> _PROBLEMS AND TASKS_:
a) Repeat everything from "Remember the end" down to "sustain them both." in the post on Philip K Dick, word for word.
b) In the post on Philip K Dick, how many of Dick's texts did the Frolix-8 website's project go through?

> _SELECTED EXCERPT_:
────

Tuesday, August 4, 2020

Philip K Dick Can Ogle Them For You Wholesale


Philip K Dick was way into women's breasts. This obsession has long been noted. The old Frolix-8 website, which was big back in the Total Dick-Head heyday  (it seems to have succumbed to kipple in 2015), started a Project to catalog all of the descriptions of breasts in Dick's fiction, and went through 53 different PKD texts in a quest for breasts.  Have you thanked Al Gore for inventing the internet recently? 

Here's one from Gather Yourselves Together (have your cringe on standby for this one):
 
"Her breasts amazed him. They did not jut out and up. They did not swell, pressing forward as the drawings had shown them. They hung down, and when she bent over they fell away from her. They bounced and swung when she picked up her clothes, bending over and reaching down to dress. They were not hard cups at all, but flesh like the rest of her, soft pale flesh. Like wineskins hanging on tent walls in Middle East villages. Sacks, wobbling flesh sacks that must have got in her way every now and then."

From The Three Stigmata of Palmer Eldritch

"She had a narrow, erect body, a truly superb carriage...and small, up-jutting breasts with nipples no larger than matched pink peas. Or rather matched, pink pearls..."


“I like her; I could watch her the rest of my life. She has breasts that smile.”


“Her tone was bitter; her breasts pulsed with resentment.”  

Remember the end of this book where the guy drives off between a pair of very breast-like hills? 


Rumor has it there's even a unpublished poem by Dick titled "Boobs." 

Dick's obvious fascination with breasts has always been treated either as a kind of wink-wink joke among many of his male fans,  or as evidence of his deep-seated sexist attitudes. 

Why can't it be both? 

But something occurred to me recently that changed the way I looked at all of this: Philip K Dick's twin sister Jane died in infancy, because his mother failed to produce enough milk to sustain them both.

────

> _EXERCISE DATA_:
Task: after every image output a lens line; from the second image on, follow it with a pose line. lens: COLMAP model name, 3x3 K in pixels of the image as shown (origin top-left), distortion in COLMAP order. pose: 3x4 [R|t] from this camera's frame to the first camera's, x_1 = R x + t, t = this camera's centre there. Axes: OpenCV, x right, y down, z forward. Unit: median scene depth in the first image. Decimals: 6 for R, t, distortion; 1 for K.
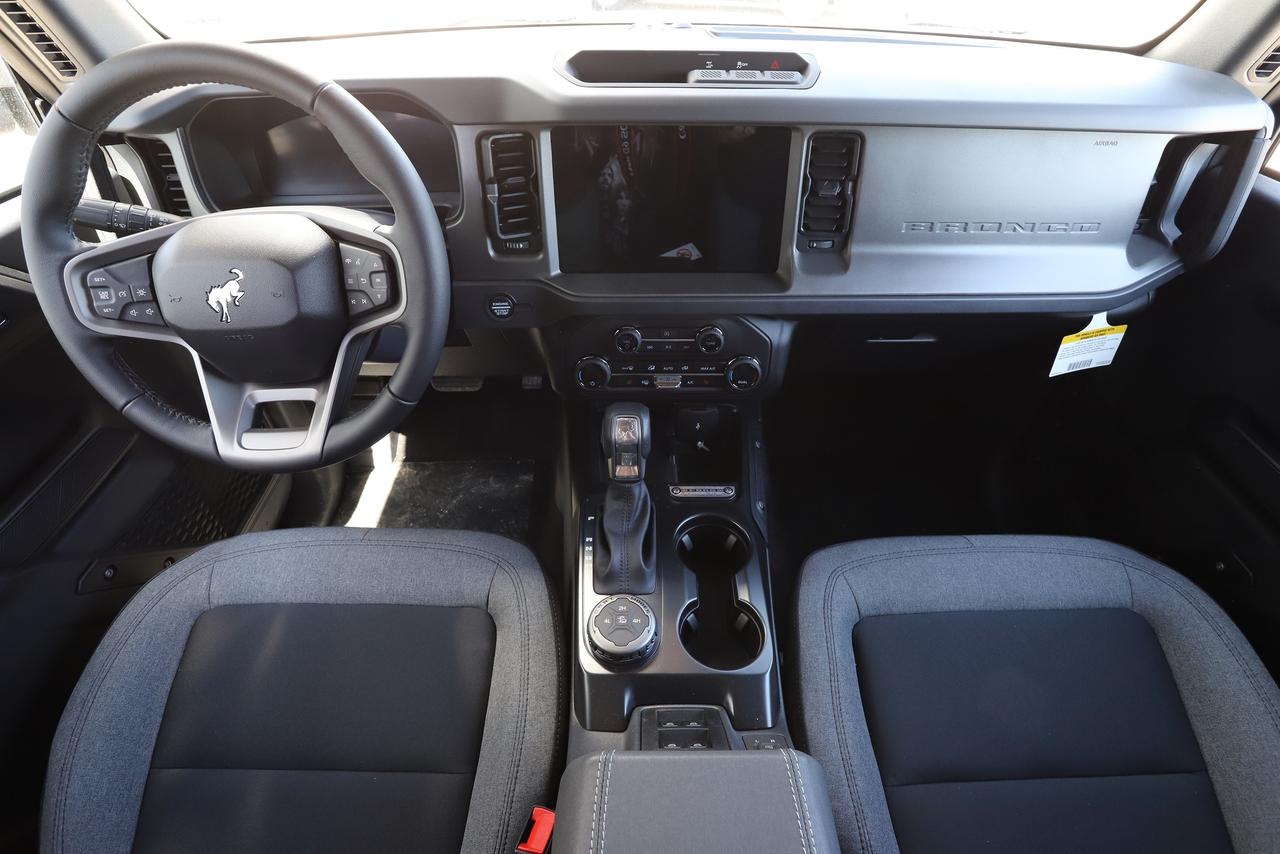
lens RADIAL K [[642.9, 0, 640.0], [0, 642.9, 427.0], [0, 0, 1]] dist [-0.043435, 0.000472]
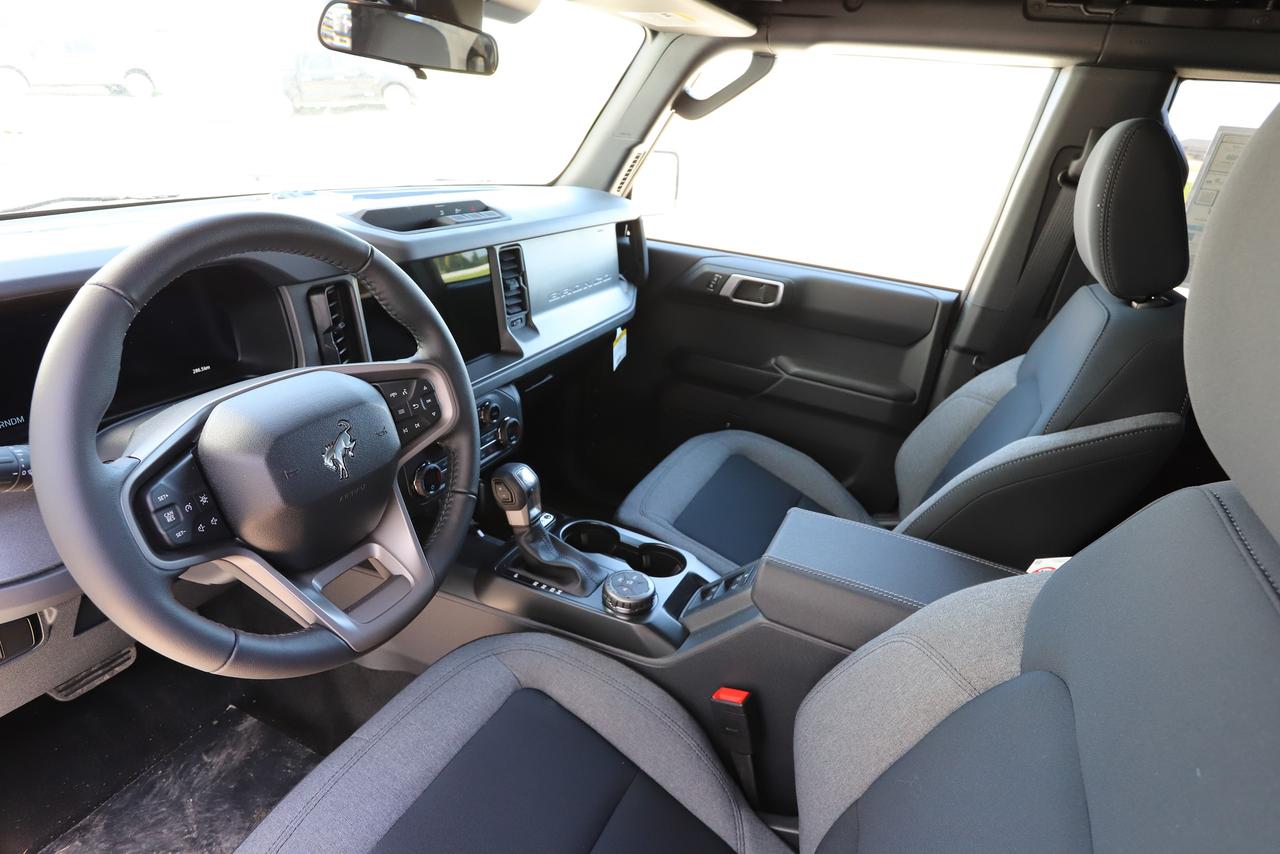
lens RADIAL K [[709.5, 0, 640.0], [0, 709.5, 427.0], [0, 0, 1]] dist [-0.000932, -0.000084]
pose [[0.424414, -0.332257, 0.842305, -0.991196], [0.532444, 0.843993, 0.064639, -0.046775], [-0.732377, 0.421047, 0.535111, 0.055561]]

────

> _OUTPUTS FOR THE TASKS_:
a)
Remember the end of this book where the guy drives off between a pair of very breast-like hills? 


Rumor has it there's even a unpublished poem by Dick titled "Boobs." 

Dick's obvious fascination with breasts has always been treated either as a kind of wink-wink joke among many of his male fans,  or as evidence of his deep-seated sexist attitudes. 

Why can't it be both? 

But something occurred to me recently that changed the way I looked at all of this: Philip K Dick's twin sister Jane died in infancy, because his mother failed to produce enough milk to sustain them both.

b) 53 different texts.